Exercise brief:
Search the data for the word "right" and copy every line where it occurs.

Data records:
════════════════
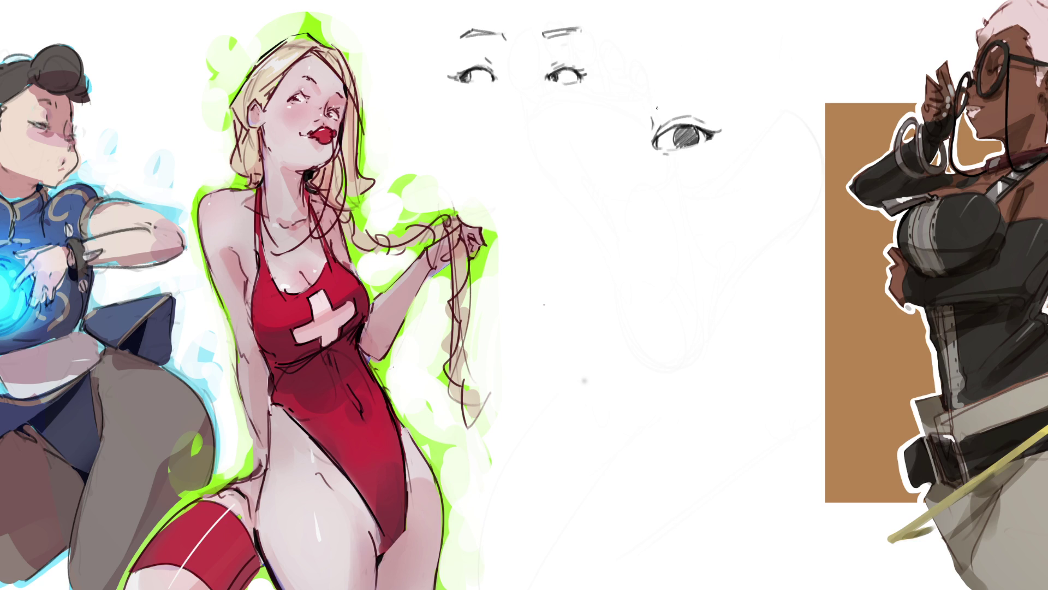
# Add an eyebrow above it and a faint line under the iris, then begin the next eye below.
pyautogui.moveTo(644, 104); pyautogui.dragTo(705, 82)
pyautogui.moveTo(685, 148)
pyautogui.mouseDown()
pyautogui.moveTo(658, 137)
pyautogui.moveTo(681, 126)
pyautogui.mouseUp()
pyautogui.moveTo(587, 144)
pyautogui.mouseDown()
pyautogui.moveTo(592, 152)
pyautogui.moveTo(548, 149)
pyautogui.moveTo(584, 158)
pyautogui.mouseUp()
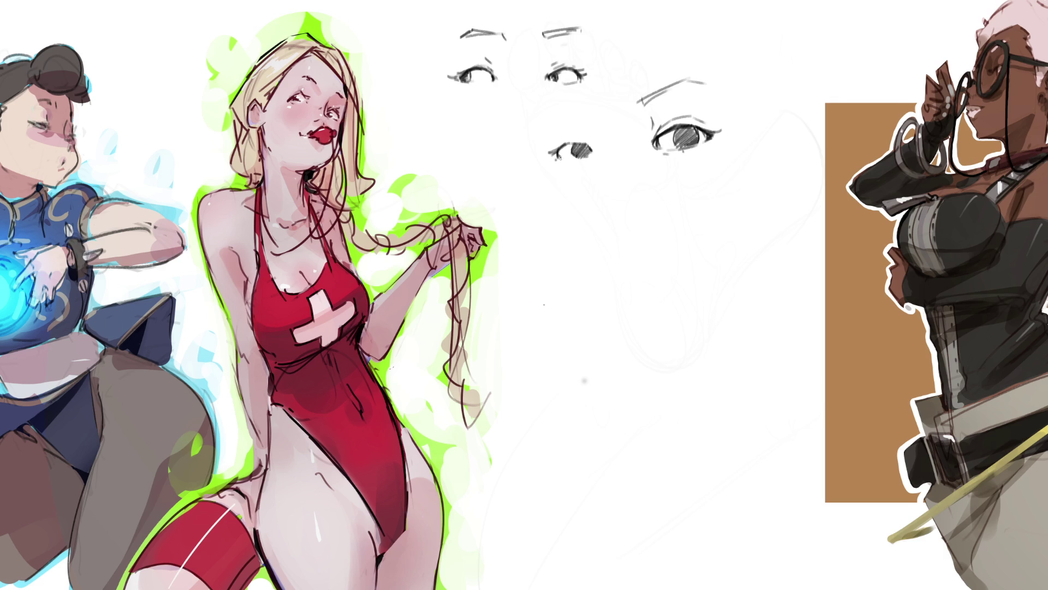
# Hatch the new eye's dark iris and refine its corners, undoing the stray inner-corner strokes.
pyautogui.moveTo(582, 163)
pyautogui.mouseDown()
pyautogui.moveTo(569, 159)
pyautogui.moveTo(587, 161)
pyautogui.moveTo(589, 145)
pyautogui.moveTo(593, 159)
pyautogui.mouseUp()
pyautogui.moveTo(562, 140)
pyautogui.mouseDown()
pyautogui.moveTo(558, 152)
pyautogui.moveTo(571, 136)
pyautogui.mouseUp()
pyautogui.moveTo(594, 143); pyautogui.dragTo(596, 153)
pyautogui.moveTo(558, 151); pyautogui.dragTo(562, 155)
pyautogui.press('ctrl+z')
pyautogui.press('ctrl+z')
pyautogui.moveTo(558, 146); pyautogui.dragTo(549, 150)
pyautogui.press('ctrl+z')
pyautogui.moveTo(557, 141); pyautogui.dragTo(554, 147)
pyautogui.press('ctrl+z')
# Sketch an eyebrow above the new eye, redoing its stray end strokes.
pyautogui.moveTo(549, 117); pyautogui.dragTo(587, 99)
pyautogui.moveTo(585, 100); pyautogui.dragTo(591, 111)
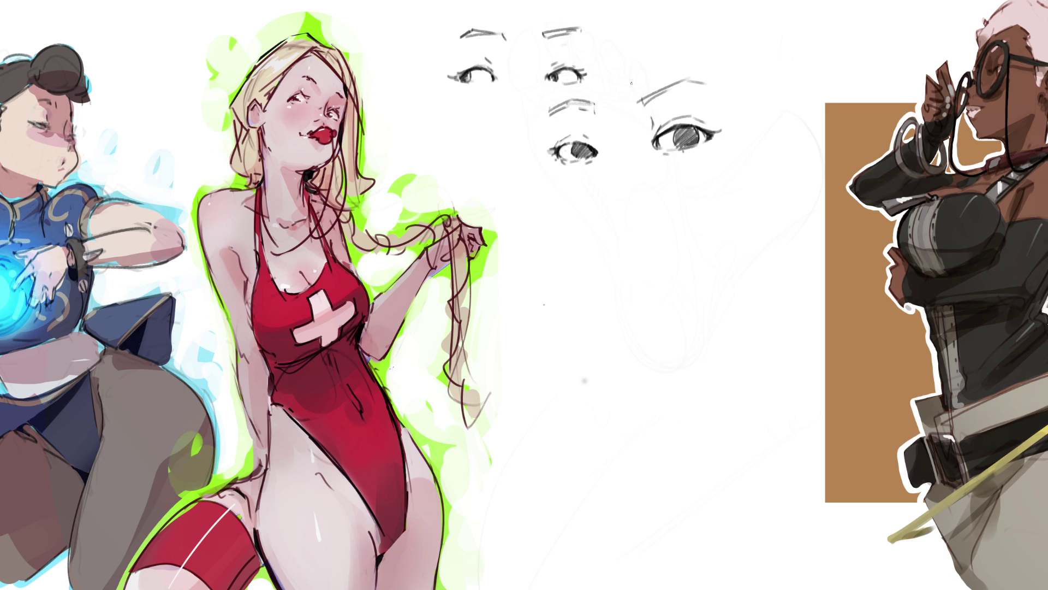
pyautogui.press('ctrl+z')
pyautogui.moveTo(550, 110); pyautogui.dragTo(582, 103)
pyautogui.moveTo(589, 99); pyautogui.dragTo(592, 109)
pyautogui.press('ctrl+z')
# Add small nose curves beside the new eye and between the top eyes.
pyautogui.moveTo(595, 118); pyautogui.dragTo(604, 137)
pyautogui.moveTo(612, 154); pyautogui.dragTo(632, 154)
pyautogui.moveTo(519, 81); pyautogui.dragTo(535, 85)
# Draw the first lower almond eye outline with a darkened lid crease above it.
pyautogui.moveTo(542, 252); pyautogui.dragTo(606, 268)
pyautogui.moveTo(538, 255)
pyautogui.mouseDown()
pyautogui.moveTo(588, 249)
pyautogui.moveTo(596, 285)
pyautogui.mouseUp()
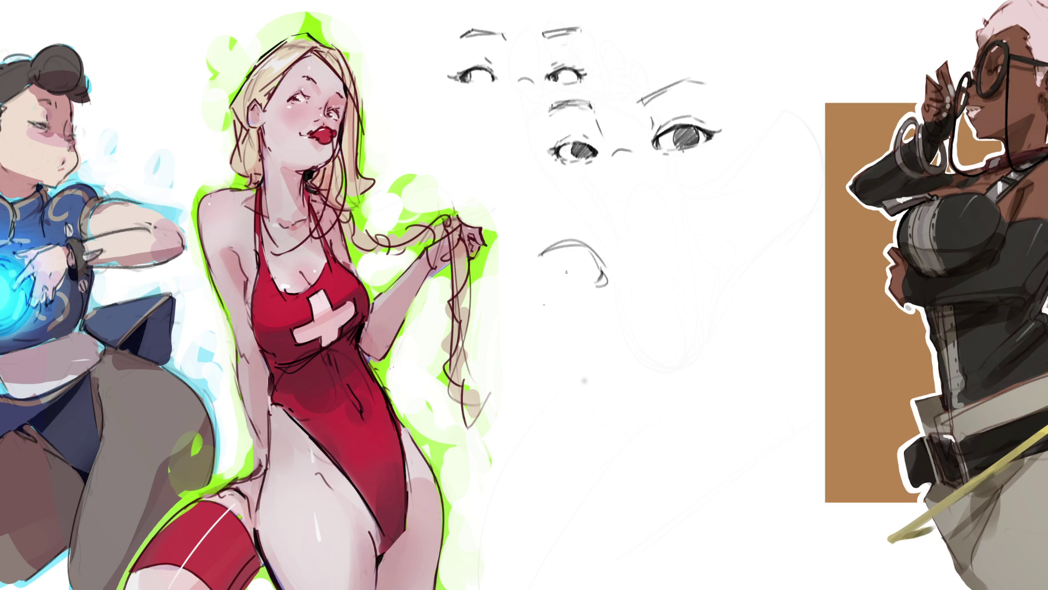
pyautogui.moveTo(551, 246)
pyautogui.mouseDown()
pyautogui.moveTo(547, 274)
pyautogui.moveTo(581, 285)
pyautogui.mouseUp()
pyautogui.moveTo(572, 239)
pyautogui.mouseDown()
pyautogui.moveTo(523, 249)
pyautogui.moveTo(606, 261)
pyautogui.mouseUp()
pyautogui.moveTo(532, 230)
pyautogui.mouseDown()
pyautogui.moveTo(550, 243)
pyautogui.moveTo(585, 238)
pyautogui.moveTo(606, 273)
pyautogui.mouseUp()
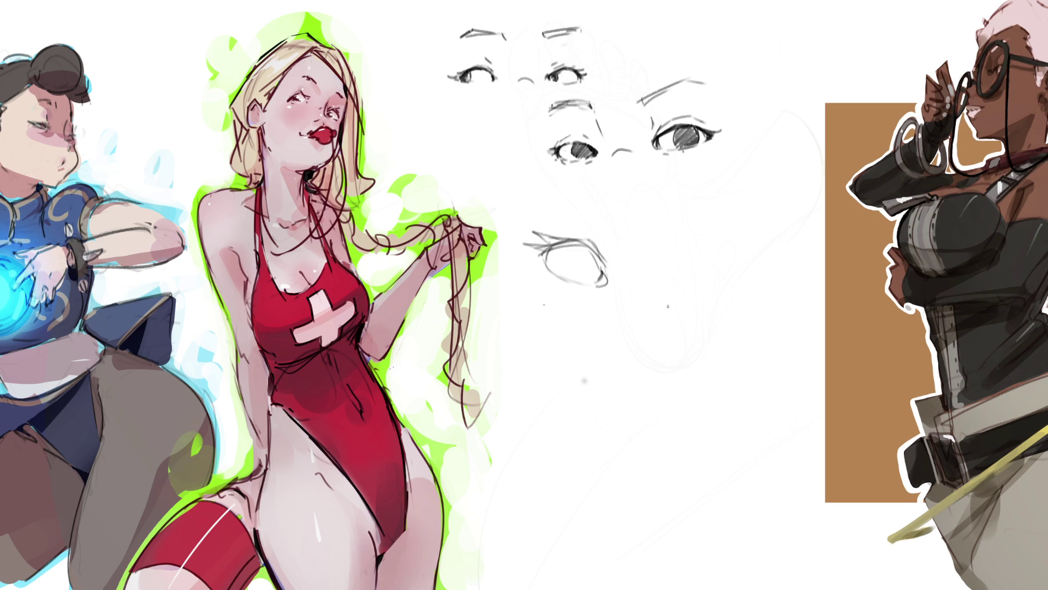
# Outline the second lower eye, then darken the first eye's crease and bottom edge.
pyautogui.moveTo(667, 307)
pyautogui.mouseDown()
pyautogui.moveTo(704, 295)
pyautogui.moveTo(722, 313)
pyautogui.mouseUp()
pyautogui.moveTo(686, 314); pyautogui.dragTo(711, 330)
pyautogui.moveTo(725, 323); pyautogui.dragTo(723, 326)
pyautogui.moveTo(690, 295)
pyautogui.mouseDown()
pyautogui.moveTo(709, 292)
pyautogui.moveTo(725, 316)
pyautogui.moveTo(717, 293)
pyautogui.moveTo(755, 296)
pyautogui.moveTo(743, 307)
pyautogui.mouseUp()
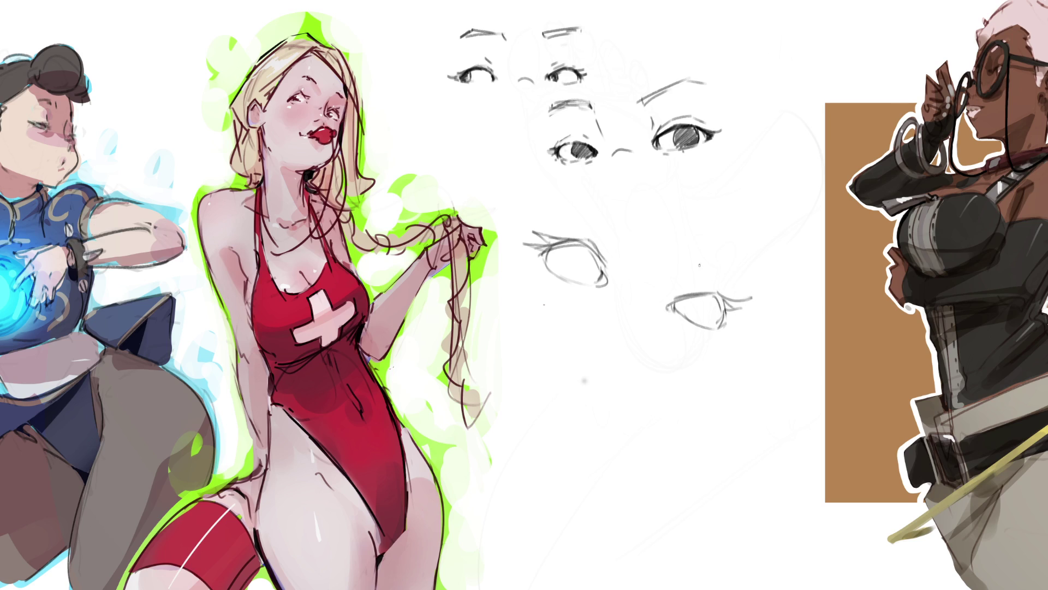
pyautogui.moveTo(686, 291); pyautogui.dragTo(712, 284)
pyautogui.moveTo(553, 235)
pyautogui.mouseDown()
pyautogui.moveTo(570, 233)
pyautogui.moveTo(599, 254)
pyautogui.mouseUp()
pyautogui.moveTo(612, 280)
pyautogui.mouseDown()
pyautogui.moveTo(594, 292)
pyautogui.moveTo(541, 262)
pyautogui.mouseUp()
# Darken the lower-right eye's bottom edge and draw eyebrows above both lower eyes.
pyautogui.moveTo(692, 322); pyautogui.dragTo(705, 327)
pyautogui.moveTo(562, 189); pyautogui.dragTo(625, 221)
pyautogui.moveTo(694, 246)
pyautogui.mouseDown()
pyautogui.moveTo(737, 266)
pyautogui.moveTo(727, 262)
pyautogui.mouseUp()
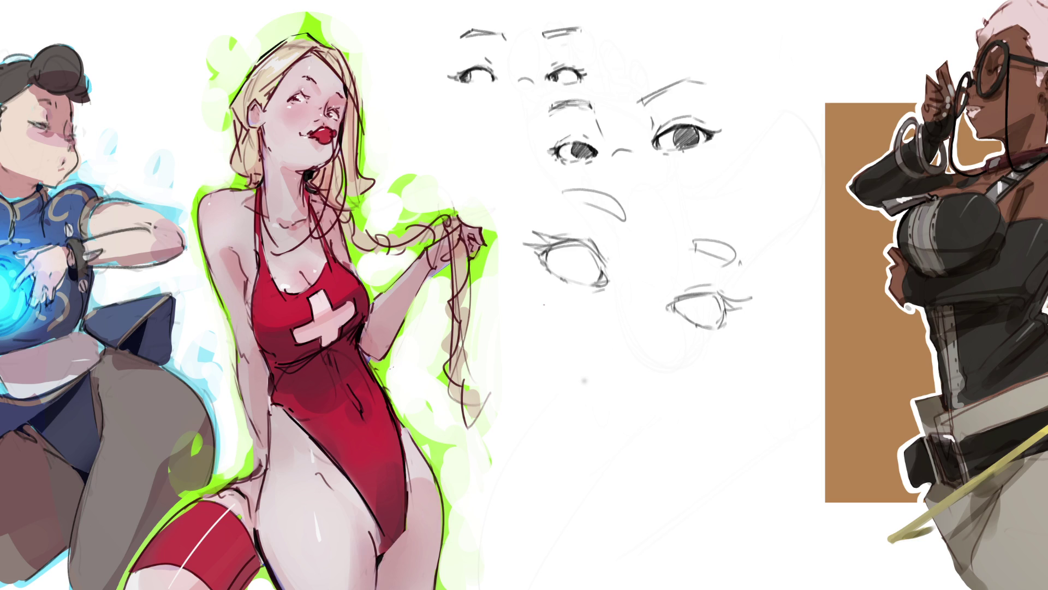
# Draw the irises in both lower eyes and hatch them dark.
pyautogui.moveTo(680, 308); pyautogui.dragTo(709, 299)
pyautogui.moveTo(585, 245)
pyautogui.mouseDown()
pyautogui.moveTo(587, 273)
pyautogui.moveTo(591, 262)
pyautogui.moveTo(582, 270)
pyautogui.mouseUp()
pyautogui.moveTo(560, 246)
pyautogui.mouseDown()
pyautogui.moveTo(562, 257)
pyautogui.moveTo(573, 249)
pyautogui.moveTo(573, 262)
pyautogui.moveTo(585, 260)
pyautogui.mouseUp()
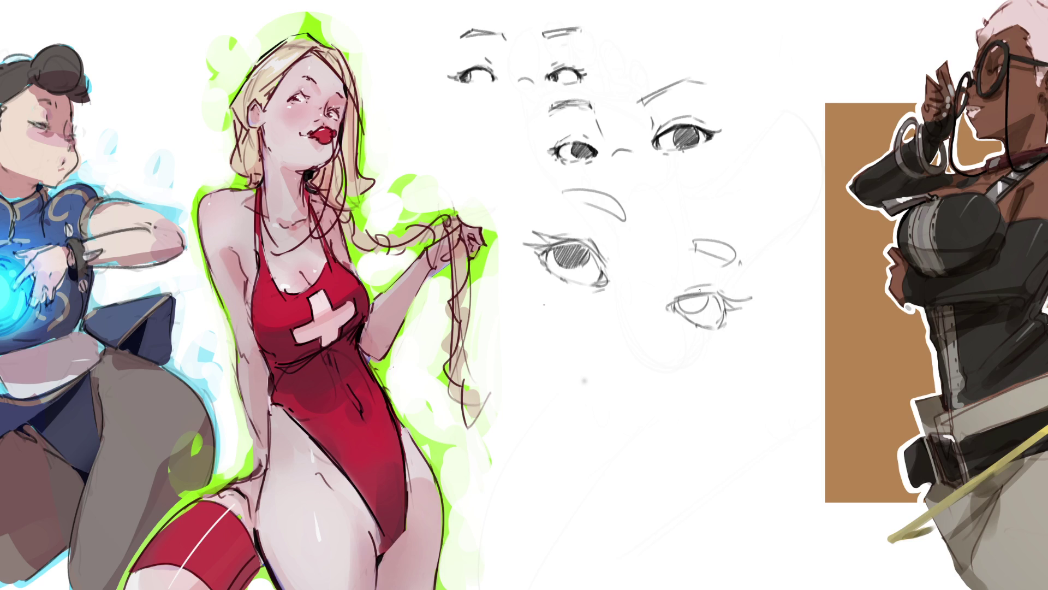
pyautogui.moveTo(687, 297)
pyautogui.mouseDown()
pyautogui.moveTo(685, 315)
pyautogui.moveTo(707, 304)
pyautogui.mouseUp()
# Touch up the brow ends and sketch a nose line beside the lower-right eye, then undo it.
pyautogui.moveTo(621, 209); pyautogui.dragTo(627, 230)
pyautogui.moveTo(688, 241); pyautogui.dragTo(688, 249)
pyautogui.moveTo(629, 297); pyautogui.dragTo(659, 309)
pyautogui.press('ctrl+z')
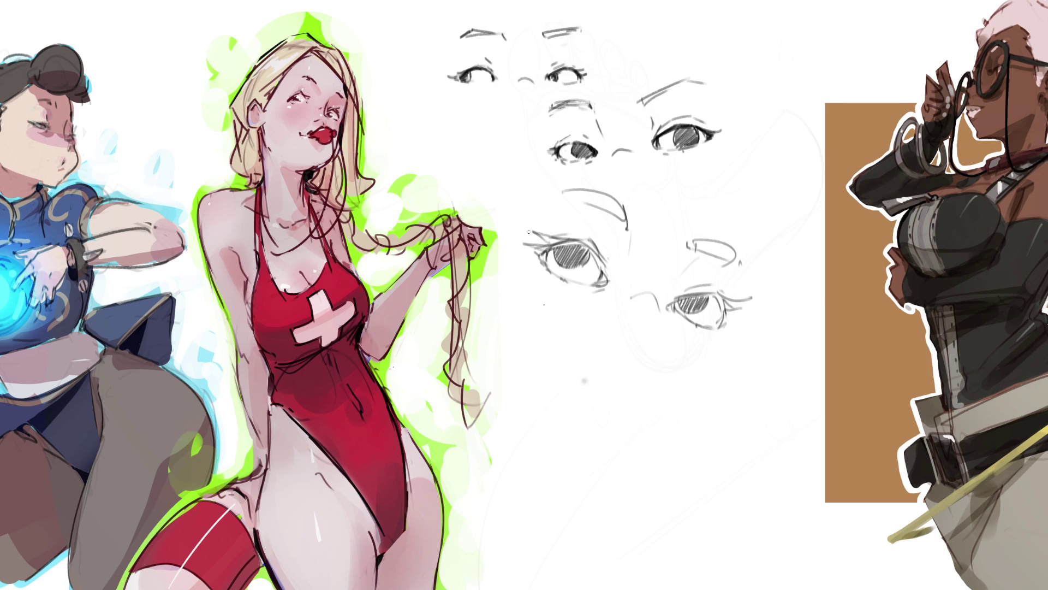
# Darken the upper eyelids and corners of both lower eyes.
pyautogui.moveTo(530, 247)
pyautogui.mouseDown()
pyautogui.moveTo(580, 244)
pyautogui.moveTo(606, 276)
pyautogui.mouseUp()
pyautogui.moveTo(668, 304)
pyautogui.mouseDown()
pyautogui.moveTo(717, 293)
pyautogui.moveTo(746, 299)
pyautogui.moveTo(730, 307)
pyautogui.moveTo(740, 309)
pyautogui.mouseUp()
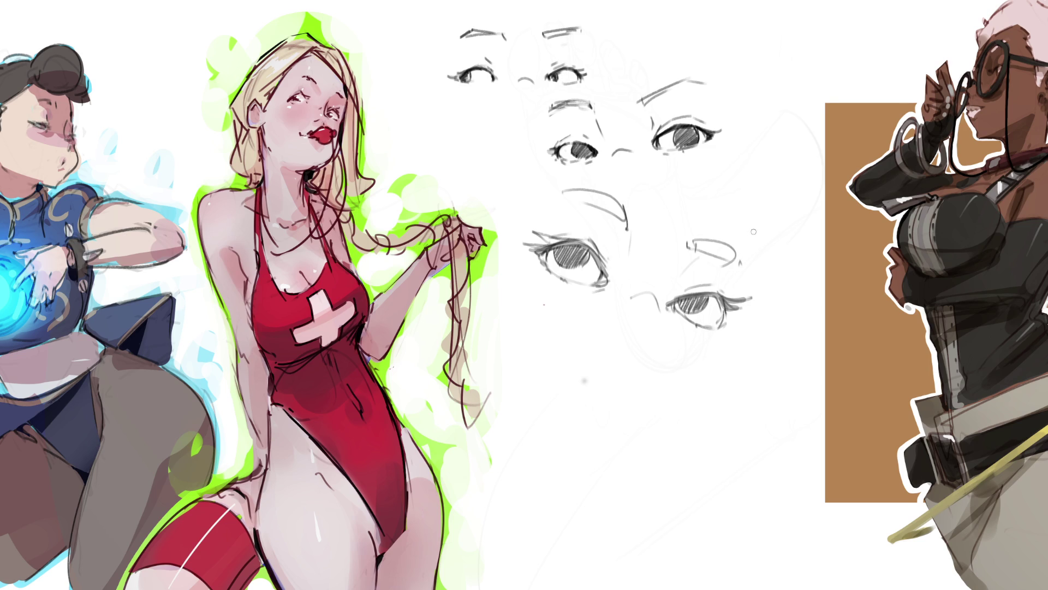
pyautogui.moveTo(544, 253)
pyautogui.mouseDown()
pyautogui.moveTo(535, 261)
pyautogui.moveTo(553, 247)
pyautogui.moveTo(580, 248)
pyautogui.moveTo(612, 273)
pyautogui.mouseUp()
pyautogui.moveTo(677, 303)
pyautogui.mouseDown()
pyautogui.moveTo(693, 309)
pyautogui.moveTo(701, 298)
pyautogui.moveTo(724, 320)
pyautogui.mouseUp()
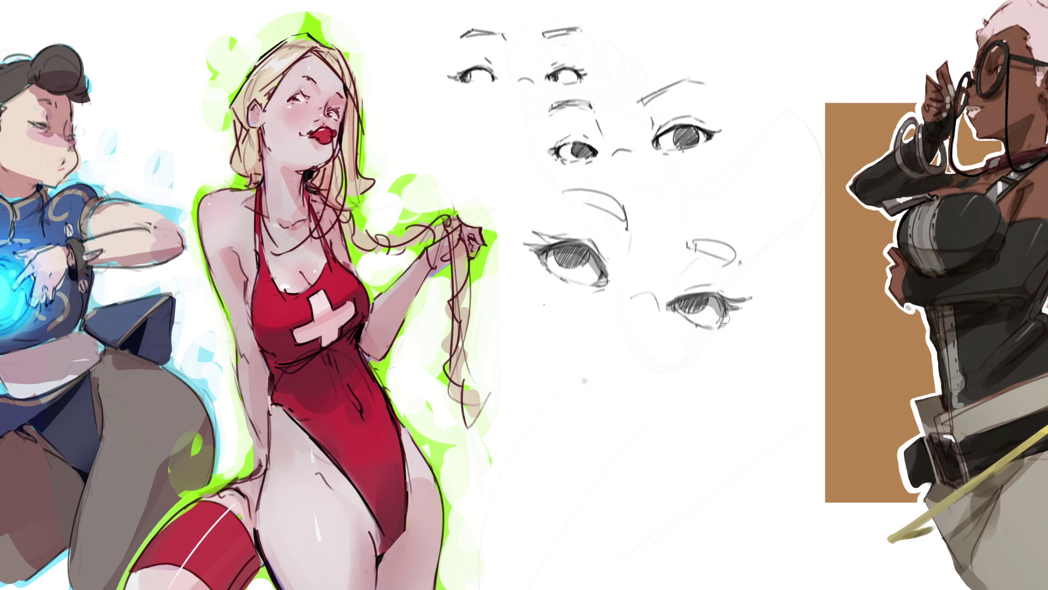
pyautogui.moveTo(673, 306); pyautogui.dragTo(671, 309)
pyautogui.moveTo(603, 275); pyautogui.dragTo(597, 281)
pyautogui.moveTo(544, 253); pyautogui.dragTo(546, 261)
# Try soft grey shading beside the nose, then undo the stray blob.
pyautogui.moveTo(606, 233); pyautogui.dragTo(614, 239)
pyautogui.moveTo(681, 184); pyautogui.dragTo(671, 209)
════════════════
Reply to the task:
# Darken the lower-right eye's bottom edge and draw eyebrows above both lower eyes.
# Touch up the brow ends and sketch a nose line beside the lower-right eye, then undo it.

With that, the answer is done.